これがあって服の価値を高める事はあっても、決しておとしめることはないだろう。
「でもこれお城…じゃなかった王都でみかけたような…?」
「ああ! 都でも何人か御贔屓にされてる方がいるね。最初の一着は既製のドレスで、それ以降は向こうで体のサイズ測って送ってもらってるけど。うちの街が喧嘩してなけりゃ直接出向いて採寸したいとこなんだけどねえ」
なぞと言いつつ手をひらひらと振りながら笑う店主エッゴティラ。
エィレは確かに王都でそのロゴを見たことがあった。
それも姉の私室で。
エィレのふたつ上の姉トゥヴァッソはファッションに煩く、流行に敏感の娘だった。
そんな彼女のお気に入りの一着にこのロゴが縫い付けられていた気がする。
すっかり思い出した。
そうだ、確か姉はその服を自慢げに見せながらこう語っていた。
『女性的な感性が活きた素晴らしい一着よ!』と。
この世界では職人と言えば男の仕事、といった風潮がある。
ゆえに男性服だろうと女性服だろうと、作るのは常に男の役割だった。
それを着る女性の側にも文句はなかった。
服の選択肢が他になかったからだ。
つまり衣服というのはそういうものだと思い込んでいたわけである。
だがそこに新星が現れた。
いや殴り込みをかけてきた。
クラスク市の女性服飾職人、エッゴティラの仕立てた服だ。
男の仕立てる服とは明らかに路線の異なるデザイン。
それを初めて見た他の職人…男の職人たちは鼻で笑った。
こんなちゃちな服が受けるはずがないと。
けれど…その服が女性相手に大層受けた。
彼女は己の服を女の感性で縫製する。
ゆえに優雅で、美しく、それでいて男の服にはない華やかさがあった。
また女には女にしかわからぬこだわりや悩みがある。
どこに何が当たる、ここが衣擦れして痛い、月のものはどう処理したらいいのか、等々だ。
これは男性にはわからない。
無論話を聞いて対処する事はできるけれど、彼らの身体は女のそれではない。
耳で聞き、或いは羊皮紙に記した内容を再現するのと、己自身がそれを体験していて最善を模索するのとでは針の運びも工夫の余地もまるで違う。

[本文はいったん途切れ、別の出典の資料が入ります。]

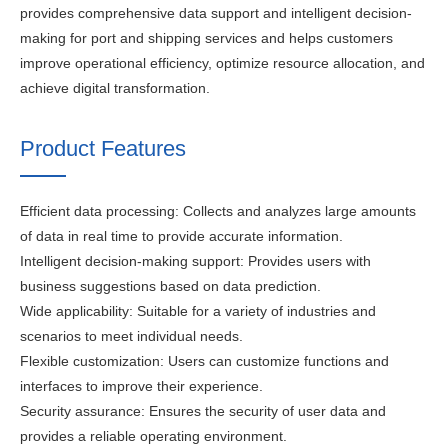
provides comprehensive data support and intelligent decision-
making for port and shipping services and helps customers
improve operational efficiency, optimize resource allocation, and
achieve digital transformation.
Product Features
Efficient data processing: Collects and analyzes large amounts
of data in real time to provide accurate information.
Intelligent decision-making support: Provides users with
business suggestions based on data prediction.
Wide applicability: Suitable for a variety of industries and
scenarios to meet individual needs.
Flexible customization: Users can customize functions and
interfaces to improve their experience.
Security assurance: Ensures the security of user data and
provides a reliable operating environment.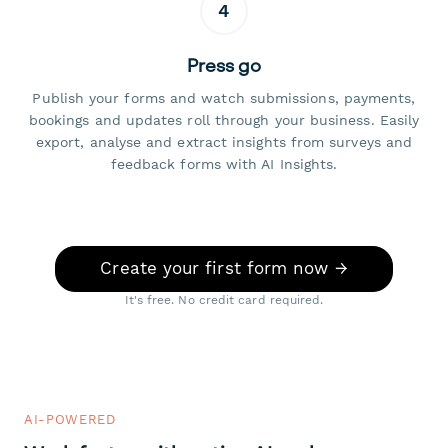
4
Press go
Publish your forms and watch submissions, payments,
bookings and updates roll through your business. Easily
export, analyse and extract insights from surveys and
feedback forms with AI Insights.
Create your first form now →
It's free. No credit card required.
AI-POWERED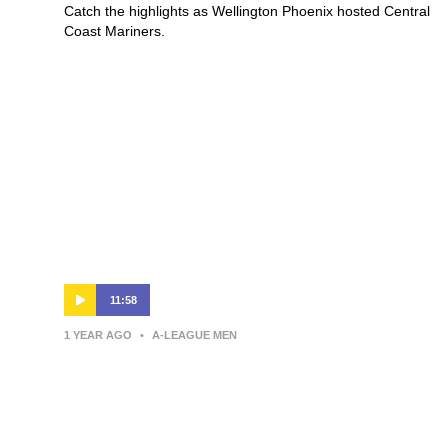
Catch the highlights as Wellington Phoenix hosted Central
Coast Mariners.
11:58
1 YEAR AGO
•
A-LEAGUE MEN
Giancarlo Italiano | Press
Conference | Macarthur Bulls v
Wellington Phoenix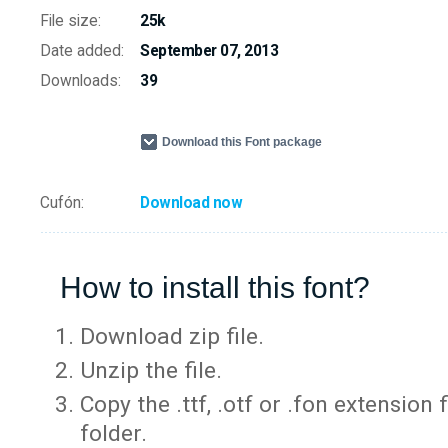
File size:
25k
Date added:
September 07, 2013
Downloads:
39
Download this Font package
Cufón:
Download now
How to install this font?
Download zip file.
Unzip the file.
Copy the .ttf, .otf or .fon extension 
folder.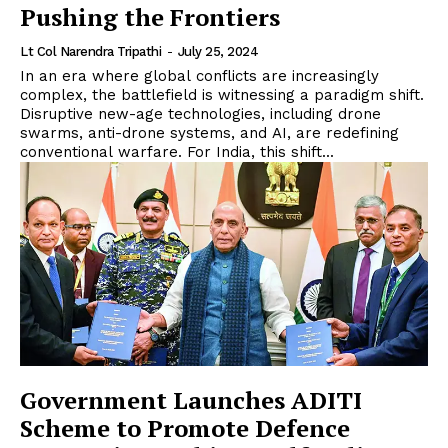
Pushing the Frontiers
Lt Col Narendra Tripathi
-
July 25, 2024
In an era where global conflicts are increasingly
complex, the battlefield is witnessing a paradigm shift.
Disruptive new-age technologies, including drone
swarms, anti-drone systems, and AI, are redefining
conventional warfare. For India, this shift...
Government Launches ADITI
Scheme to Promote Defence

そうしたところも含めてエッゴティラの仕立てた服やドレスはそれを着た女性達に大人気を博したのだ。
今はまだ一部の女性たちだけがその特権に酔っている。
けれど彼女たちはやがて夜会の席で自慢げに周囲の貴婦人に広めてゆくだろう。
女性らしい配慮の効いた、それでいてきらびやかな、男に見せるだけではない、女自身が愉しめる服のことを。
エッゴティラの店がてんてこ舞いになるのはそう遠い話ではない。
そして…それは職人世界が男のものだという風潮を打ち壊す小さな…けれどとても大きな一打になるに違いないのだ。